*** GIVEN RECORDS ***

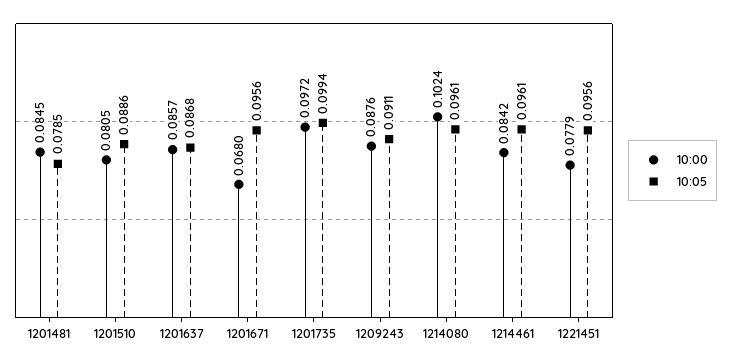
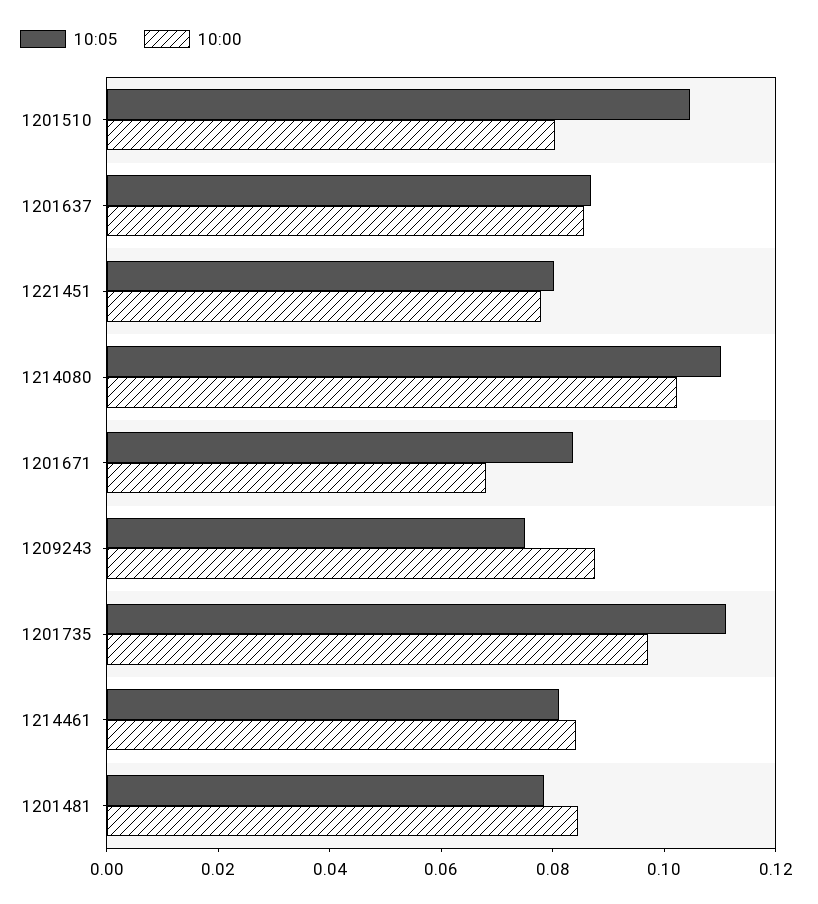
  {
    "10:00": {
      "1201481": 0.0845,
      "1201510": 0.0805,
      "1201637": 0.0857,
      "1201671": 0.068,
      "1201735": 0.0972,
      "1209243": 0.0876,
      "1214080": 0.1024,
      "1214461": 0.0842,
      "1221451": 0.0779
    },
    "10:05": {
      "1201481": 0.0785,
-     "1201510": 0.0886,
+     "1201510": 0.105,
      "1201637": 0.0868,
-     "1201671": 0.0956,
+     "1201671": 0.085,
-     "1201735": 0.0994,
+     "1201735": 0.11,
-     "1209243": 0.0911,
+     "1209243": 0.075,
-     "1214080": 0.0961,
+     "1214080": 0.11,
-     "1214461": 0.0961,
+     "1214461": 0.08,
-     "1221451": 0.0956
+     "1221451": 0.08
    }
  }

*** End of GIVEN RECORDS ***

Nothing but an exact copy of the data, without pictures, should be returned.

> _ANSWER_:
  {
    "10:00": {
      "1201481": 0.0845,
      "1201510": 0.0805,
      "1201637": 0.0857,
      "1201671": 0.068,
      "1201735": 0.0972,
      "1209243": 0.0876,
      "1214080": 0.1024,
      "1214461": 0.0842,
      "1221451": 0.0779
    },
    "10:05": {
      "1201481": 0.0785,
-     "1201510": 0.0886,
+     "1201510": 0.105,
      "1201637": 0.0868,
-     "1201671": 0.0956,
+     "1201671": 0.085,
-     "1201735": 0.0994,
+     "1201735": 0.11,
-     "1209243": 0.0911,
+     "1209243": 0.075,
-     "1214080": 0.0961,
+     "1214080": 0.11,
-     "1214461": 0.0961,
+     "1214461": 0.08,
-     "1221451": 0.0956
+     "1221451": 0.08
    }
  }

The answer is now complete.